= Task details =
Copy out the data below with every "collectors" replaced by "collected by" and nothing else changed. Leave the pictures out of your copy.

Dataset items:
- - - - -
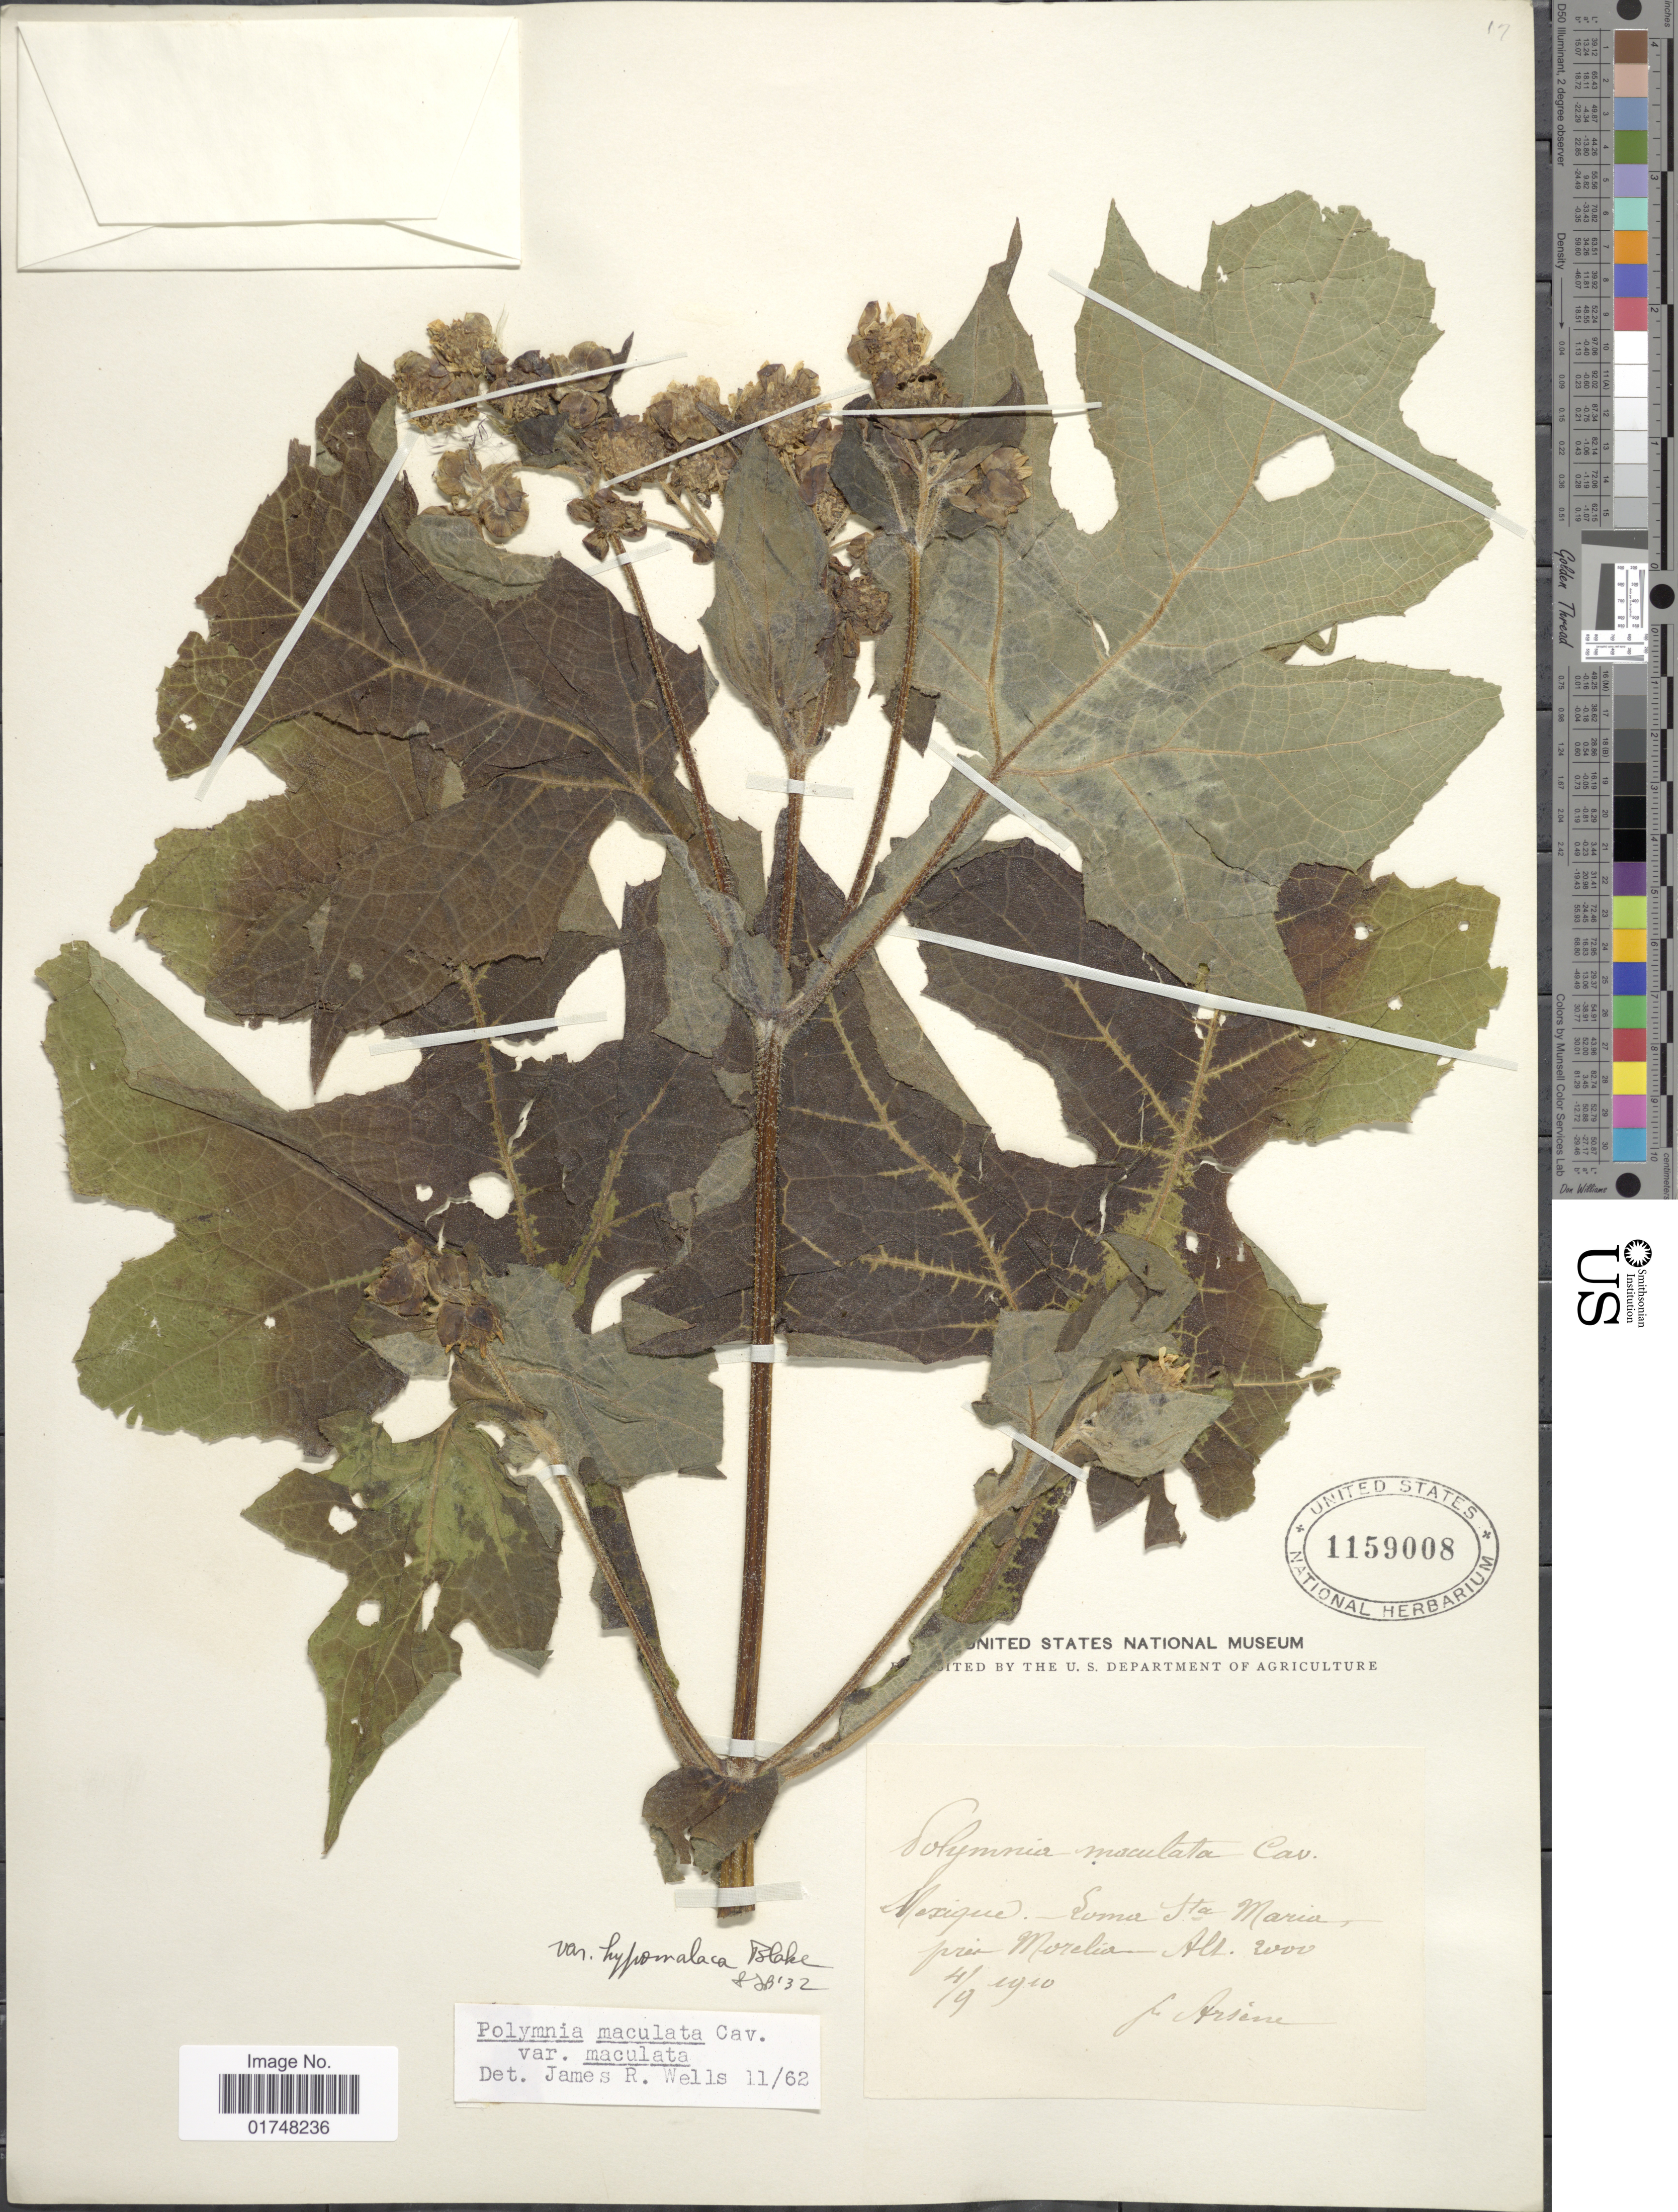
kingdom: Plantae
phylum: Tracheophyta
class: Magnoliopsida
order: Asterales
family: Asteraceae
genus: Smallanthus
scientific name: Smallanthus maculatus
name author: (Cav.) H. Rob.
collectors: F. Arsène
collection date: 1910-09-04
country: Mexico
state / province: Michoacán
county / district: Morelia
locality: Lomas de Santa María, pres Morelia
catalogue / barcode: US 1159008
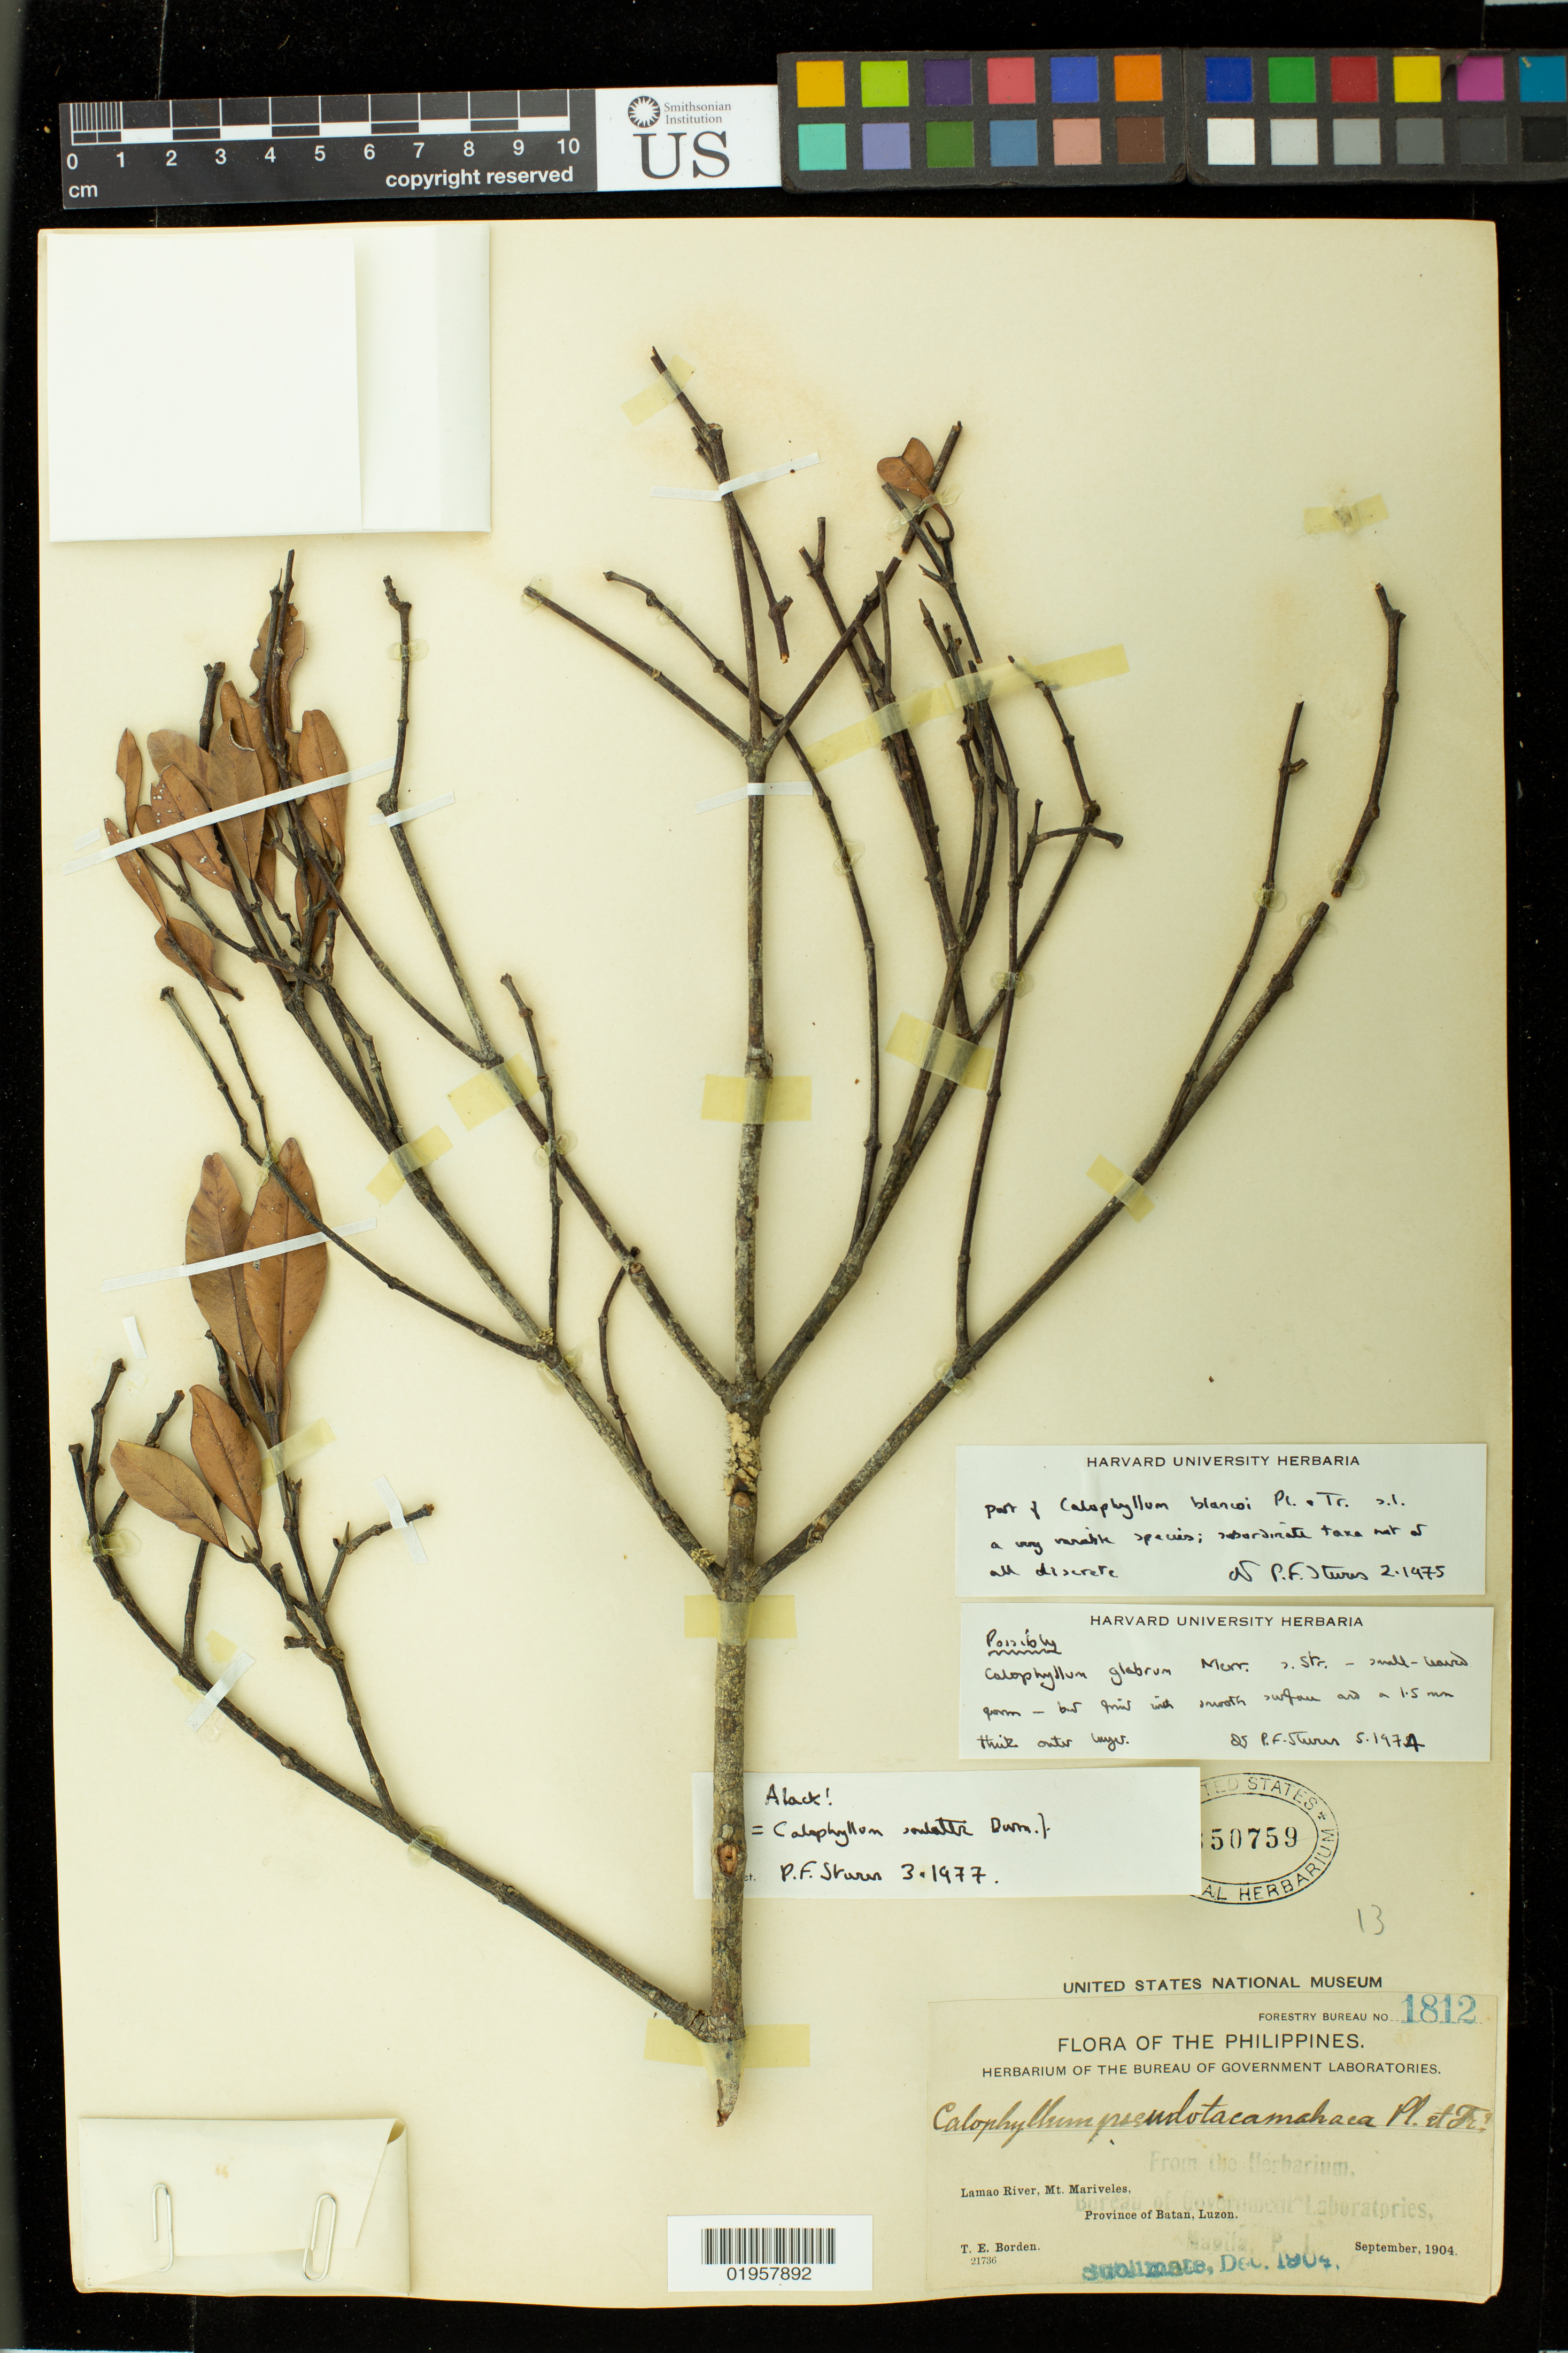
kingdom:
- - - - -
= Result =
kingdom: Plantae
phylum: Tracheophyta
class: Magnoliopsida
order: Asterales
family: Asteraceae
genus: Smallanthus
scientific name: Smallanthus maculatus
name author: (Cav.) H. Rob.
collected by: F. Arsène
collection date: 1910-09-04
country: Mexico
state / province: Michoacán
county / district: Morelia
locality: Lomas de Santa María, pres Morelia
catalogue / barcode: US 1159008
kingdom:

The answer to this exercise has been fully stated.